Глава 4. Лента и свеча

Даже самые страшные потрясения со временем забываются. Так и убийство фьеры Селены — о нем забыли, не прошло и месяца. Убийца не был найден, и фьер Капрет не переставал язвить по этому поводу. Трагедию списали на беспутный нрав фьеры Селены, и вскоре Лилиана снова устраивала пикники за городом, и фьеры и форкаты снова весело играли в волан или жмурки на лужайках.

Сестра взялась подыскивать мне мужа с огромным усердием — она устраивала дамские посиделки и водила меня в гости к своим подругам, у которых были неженатые братья. Я ещё не сняла траур, но молодым людям это не помешало увидеть во мне массу достоинств. Все они наперебой старались услужить, говорили милые комплименты, и в салонных играх чуть не дрались друг с другом за право играть со мной в паре.

Но самым настойчивым, учтивым и — что скрывать! — самым блистательным был фьер Сморрет-младший. Он объявил себя моим рыцарем и отстаивал это звание с недюжинным упорством.

Он взял за правило встречать нас с тётей каждый день, на прогулке, пропуская занятия в университете. И в ответ на наше с тётушкой беспокойство уверял, что наверстает и изучит пропущенное хоть ночью, но не может отказаться от удовольствия видеть меня.

Мы гуляли по парку, разговаривали обо всём и ни о чём, и это были удивительно спокойные и приятные часы. Элайдж умел говорить интересно, не надоедая, не утомляя, и не менее хорошо умел слушать.

Я рассказывала, как жила в маленьком провинциальном городке, где все жители знают друг друга в лицо.
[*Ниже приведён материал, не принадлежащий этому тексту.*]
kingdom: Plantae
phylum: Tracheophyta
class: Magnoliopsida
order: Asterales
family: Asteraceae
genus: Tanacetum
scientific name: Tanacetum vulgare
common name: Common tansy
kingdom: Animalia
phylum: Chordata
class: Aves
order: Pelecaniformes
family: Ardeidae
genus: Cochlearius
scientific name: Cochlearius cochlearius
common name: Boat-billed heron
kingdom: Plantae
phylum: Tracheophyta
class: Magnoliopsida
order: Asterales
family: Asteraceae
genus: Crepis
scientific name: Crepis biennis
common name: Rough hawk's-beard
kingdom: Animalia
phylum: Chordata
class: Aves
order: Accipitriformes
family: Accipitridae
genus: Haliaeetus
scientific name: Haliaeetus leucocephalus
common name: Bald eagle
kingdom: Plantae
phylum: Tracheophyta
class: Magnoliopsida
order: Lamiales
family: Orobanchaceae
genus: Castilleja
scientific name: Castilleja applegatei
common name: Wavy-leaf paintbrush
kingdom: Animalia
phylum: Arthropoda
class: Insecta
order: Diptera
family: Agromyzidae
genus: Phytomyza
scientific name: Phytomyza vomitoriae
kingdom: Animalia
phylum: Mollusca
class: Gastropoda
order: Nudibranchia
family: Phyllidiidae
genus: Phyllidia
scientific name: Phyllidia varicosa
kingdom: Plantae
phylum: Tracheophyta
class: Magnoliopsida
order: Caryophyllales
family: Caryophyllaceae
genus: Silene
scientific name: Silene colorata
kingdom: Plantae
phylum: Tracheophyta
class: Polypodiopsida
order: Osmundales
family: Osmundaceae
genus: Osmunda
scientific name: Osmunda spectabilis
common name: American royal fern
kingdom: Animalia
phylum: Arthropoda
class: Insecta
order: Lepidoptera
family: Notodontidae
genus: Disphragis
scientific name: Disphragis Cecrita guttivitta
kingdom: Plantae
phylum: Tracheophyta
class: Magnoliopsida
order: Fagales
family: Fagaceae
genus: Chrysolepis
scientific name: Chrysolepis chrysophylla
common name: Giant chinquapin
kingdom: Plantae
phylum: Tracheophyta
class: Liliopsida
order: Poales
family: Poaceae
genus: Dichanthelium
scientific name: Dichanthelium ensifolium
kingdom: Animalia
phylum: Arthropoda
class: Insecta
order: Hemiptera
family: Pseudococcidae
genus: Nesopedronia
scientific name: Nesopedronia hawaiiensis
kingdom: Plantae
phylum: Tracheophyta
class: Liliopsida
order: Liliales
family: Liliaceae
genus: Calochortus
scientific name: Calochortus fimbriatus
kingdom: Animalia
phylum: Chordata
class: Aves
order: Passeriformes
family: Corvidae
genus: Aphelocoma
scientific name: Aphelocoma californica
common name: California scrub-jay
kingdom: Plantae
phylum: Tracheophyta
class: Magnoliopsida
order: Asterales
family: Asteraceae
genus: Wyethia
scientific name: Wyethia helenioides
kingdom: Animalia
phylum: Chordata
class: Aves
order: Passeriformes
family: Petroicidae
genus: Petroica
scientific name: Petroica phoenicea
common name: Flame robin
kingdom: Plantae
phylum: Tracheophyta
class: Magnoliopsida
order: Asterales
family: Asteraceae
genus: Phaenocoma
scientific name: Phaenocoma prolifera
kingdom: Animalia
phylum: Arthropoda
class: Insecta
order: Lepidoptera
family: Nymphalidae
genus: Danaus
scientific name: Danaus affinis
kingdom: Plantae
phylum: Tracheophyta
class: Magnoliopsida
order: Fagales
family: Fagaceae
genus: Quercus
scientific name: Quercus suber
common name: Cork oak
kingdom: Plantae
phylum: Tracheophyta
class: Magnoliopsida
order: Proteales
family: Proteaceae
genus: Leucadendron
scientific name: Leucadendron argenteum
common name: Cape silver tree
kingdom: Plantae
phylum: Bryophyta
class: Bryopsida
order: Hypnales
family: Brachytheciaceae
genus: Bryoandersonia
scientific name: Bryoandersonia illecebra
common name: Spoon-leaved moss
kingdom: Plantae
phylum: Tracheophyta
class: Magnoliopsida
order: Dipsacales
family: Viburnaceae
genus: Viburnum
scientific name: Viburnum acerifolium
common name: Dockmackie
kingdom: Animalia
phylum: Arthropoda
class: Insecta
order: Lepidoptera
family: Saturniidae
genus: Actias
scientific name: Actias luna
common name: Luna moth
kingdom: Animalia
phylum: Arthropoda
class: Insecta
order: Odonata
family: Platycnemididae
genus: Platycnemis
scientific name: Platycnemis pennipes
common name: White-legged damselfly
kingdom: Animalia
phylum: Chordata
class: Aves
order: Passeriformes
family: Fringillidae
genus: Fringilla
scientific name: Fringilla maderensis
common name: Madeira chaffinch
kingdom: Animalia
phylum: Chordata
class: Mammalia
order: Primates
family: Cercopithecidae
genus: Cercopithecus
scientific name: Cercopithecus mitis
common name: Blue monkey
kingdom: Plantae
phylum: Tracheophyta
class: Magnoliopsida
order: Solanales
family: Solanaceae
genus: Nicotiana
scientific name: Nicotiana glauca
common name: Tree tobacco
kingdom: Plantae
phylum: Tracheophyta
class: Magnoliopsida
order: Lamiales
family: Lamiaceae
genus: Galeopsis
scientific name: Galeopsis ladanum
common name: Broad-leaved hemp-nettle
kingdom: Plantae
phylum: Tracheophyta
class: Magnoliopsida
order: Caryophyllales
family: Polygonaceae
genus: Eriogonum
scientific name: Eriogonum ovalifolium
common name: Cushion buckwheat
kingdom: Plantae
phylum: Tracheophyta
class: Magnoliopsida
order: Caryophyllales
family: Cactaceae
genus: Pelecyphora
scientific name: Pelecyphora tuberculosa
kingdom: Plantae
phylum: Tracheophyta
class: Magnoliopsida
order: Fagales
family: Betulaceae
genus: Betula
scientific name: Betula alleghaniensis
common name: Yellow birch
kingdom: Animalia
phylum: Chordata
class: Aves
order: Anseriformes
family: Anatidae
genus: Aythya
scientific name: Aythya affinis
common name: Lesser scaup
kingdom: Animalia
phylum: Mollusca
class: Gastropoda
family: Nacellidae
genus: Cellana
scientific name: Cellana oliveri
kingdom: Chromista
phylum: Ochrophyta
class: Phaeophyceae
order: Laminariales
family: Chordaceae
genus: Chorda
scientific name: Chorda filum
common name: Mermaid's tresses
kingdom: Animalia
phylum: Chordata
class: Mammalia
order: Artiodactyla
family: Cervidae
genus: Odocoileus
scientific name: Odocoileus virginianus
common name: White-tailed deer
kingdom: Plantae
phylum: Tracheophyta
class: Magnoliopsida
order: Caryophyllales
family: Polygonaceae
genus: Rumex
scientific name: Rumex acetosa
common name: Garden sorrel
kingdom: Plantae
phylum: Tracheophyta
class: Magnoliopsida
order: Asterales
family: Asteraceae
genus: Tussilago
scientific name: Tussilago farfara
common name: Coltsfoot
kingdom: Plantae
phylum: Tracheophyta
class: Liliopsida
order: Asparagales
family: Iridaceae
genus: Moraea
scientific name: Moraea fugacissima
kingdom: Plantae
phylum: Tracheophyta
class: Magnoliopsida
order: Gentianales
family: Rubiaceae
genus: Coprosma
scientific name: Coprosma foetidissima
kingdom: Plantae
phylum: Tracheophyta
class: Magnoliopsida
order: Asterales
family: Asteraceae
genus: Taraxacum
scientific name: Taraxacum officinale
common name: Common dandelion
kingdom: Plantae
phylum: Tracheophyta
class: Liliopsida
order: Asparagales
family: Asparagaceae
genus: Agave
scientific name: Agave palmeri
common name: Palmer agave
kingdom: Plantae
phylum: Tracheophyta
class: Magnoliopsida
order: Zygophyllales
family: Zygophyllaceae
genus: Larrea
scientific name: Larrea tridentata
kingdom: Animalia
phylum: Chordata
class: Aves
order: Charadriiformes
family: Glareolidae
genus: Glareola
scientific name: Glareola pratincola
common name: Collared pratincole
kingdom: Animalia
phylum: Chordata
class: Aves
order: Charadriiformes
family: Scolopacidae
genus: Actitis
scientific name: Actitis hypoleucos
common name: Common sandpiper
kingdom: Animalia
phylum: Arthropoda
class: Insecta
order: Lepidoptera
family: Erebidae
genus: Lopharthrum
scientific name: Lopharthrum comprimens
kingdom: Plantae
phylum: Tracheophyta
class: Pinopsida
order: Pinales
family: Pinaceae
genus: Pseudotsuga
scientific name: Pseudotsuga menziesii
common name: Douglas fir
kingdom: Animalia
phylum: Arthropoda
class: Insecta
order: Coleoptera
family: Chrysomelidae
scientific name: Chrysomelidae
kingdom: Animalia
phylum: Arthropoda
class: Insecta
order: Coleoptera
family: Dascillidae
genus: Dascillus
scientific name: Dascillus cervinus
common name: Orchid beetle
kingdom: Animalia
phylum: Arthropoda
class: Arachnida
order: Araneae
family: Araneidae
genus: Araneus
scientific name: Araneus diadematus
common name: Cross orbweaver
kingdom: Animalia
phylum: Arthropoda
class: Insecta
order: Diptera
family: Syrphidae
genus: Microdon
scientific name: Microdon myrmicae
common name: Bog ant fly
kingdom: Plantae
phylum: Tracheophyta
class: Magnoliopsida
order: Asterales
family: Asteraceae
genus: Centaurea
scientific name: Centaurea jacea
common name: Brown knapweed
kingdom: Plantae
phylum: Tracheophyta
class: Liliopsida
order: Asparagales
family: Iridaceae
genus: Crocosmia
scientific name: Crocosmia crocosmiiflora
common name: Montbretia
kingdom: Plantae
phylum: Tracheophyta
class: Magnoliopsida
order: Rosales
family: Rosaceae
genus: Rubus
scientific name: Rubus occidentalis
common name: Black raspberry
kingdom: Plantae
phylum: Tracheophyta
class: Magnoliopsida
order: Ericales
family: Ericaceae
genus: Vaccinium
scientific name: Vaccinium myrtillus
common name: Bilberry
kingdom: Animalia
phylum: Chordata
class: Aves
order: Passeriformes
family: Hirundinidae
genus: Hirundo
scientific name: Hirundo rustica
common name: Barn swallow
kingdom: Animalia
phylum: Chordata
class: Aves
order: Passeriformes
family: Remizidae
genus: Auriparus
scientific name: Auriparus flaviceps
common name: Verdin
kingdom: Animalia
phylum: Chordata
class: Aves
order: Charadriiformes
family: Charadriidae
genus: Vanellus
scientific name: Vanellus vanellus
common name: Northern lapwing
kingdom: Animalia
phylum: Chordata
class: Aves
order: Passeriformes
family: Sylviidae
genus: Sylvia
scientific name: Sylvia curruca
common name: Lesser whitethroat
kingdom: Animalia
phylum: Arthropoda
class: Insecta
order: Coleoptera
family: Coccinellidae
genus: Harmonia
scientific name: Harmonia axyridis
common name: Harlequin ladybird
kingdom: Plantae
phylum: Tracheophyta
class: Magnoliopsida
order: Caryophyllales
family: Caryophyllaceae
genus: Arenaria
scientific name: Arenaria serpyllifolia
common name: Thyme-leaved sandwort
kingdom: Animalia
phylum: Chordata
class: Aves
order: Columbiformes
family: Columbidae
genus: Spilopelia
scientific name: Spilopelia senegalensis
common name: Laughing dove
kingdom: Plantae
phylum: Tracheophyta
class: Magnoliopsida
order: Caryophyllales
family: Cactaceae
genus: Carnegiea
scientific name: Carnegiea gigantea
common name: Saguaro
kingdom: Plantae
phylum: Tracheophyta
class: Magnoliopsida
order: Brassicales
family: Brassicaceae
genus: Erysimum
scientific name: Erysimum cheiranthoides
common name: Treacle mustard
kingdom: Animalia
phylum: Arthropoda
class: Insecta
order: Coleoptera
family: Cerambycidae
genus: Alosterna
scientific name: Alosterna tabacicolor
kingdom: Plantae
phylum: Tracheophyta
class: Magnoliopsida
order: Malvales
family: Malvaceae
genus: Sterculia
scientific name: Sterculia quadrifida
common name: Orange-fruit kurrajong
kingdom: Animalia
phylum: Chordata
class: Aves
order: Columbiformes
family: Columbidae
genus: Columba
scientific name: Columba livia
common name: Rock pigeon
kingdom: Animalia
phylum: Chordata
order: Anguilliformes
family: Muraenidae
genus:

Рассказывала, как умер папа, как сначала в Сартен уехал старший брат, и тётя устроила его свадьбу с дочерью судьи, а потом уехала Лилиана, и очень удачно вышла замуж стараниями тёти.

— Она всего лишь жена брата моего отца, — говорила я, обрывая с ветвей резные красные листья, — но заботилась о нас так, словно мы были её родными детьми.

— Она очень добрая — фьера Монжеро, — признал Элайдж.

— Я всё слышу, — сказала тётя, которая шла немного впереди нас. — Не льстите, молодые люди, не заставляйте старушку краснеть!

— Тётя, вы вовсе не старушка, — запротестовала я.

— И такая красавица, — подхватил Элайдж, — что будь я посмелее, то отбил бы вас у фьера Клода.

— Господи, что за молодежь теперь, — притворно ужаснулась тётя, но я видела, что подобные шутливые разговоры её очень забавляют.

Ещё Элайдж взял за правило каждое воскресенье сопровождать нас с тётей в церковь. Мы не пропускали ни одной службы, а дядя был ярым противником посещения церкви, утверждая, что религия — пережиток прошлого, и Бог должен быть в душе, а не в каменном доме.

Меня пугали такие радикальные высказывания. Я не была сильна в религиозных спорах, но в церковь ходила с удовольствием и благоговением. Элайдж уверял меня, что тоже очень ревностно соблюдает все правила и посты, но не мог прочитать даже общую молитву.

— Раньше он не был таким прилежным прихожанином, — сообщила мне тётя, когда фьер Сморрет решил исповедаться и по ошибке зашел в комнатку, где полагалось находиться священнику. — Да что там! Он, вообще, сюда не показывался. И вдруг воспылал таким религиозным огнём… Хвала небесам… — она молитвенно сложила руки, и мы совершенно неприлично прыснули.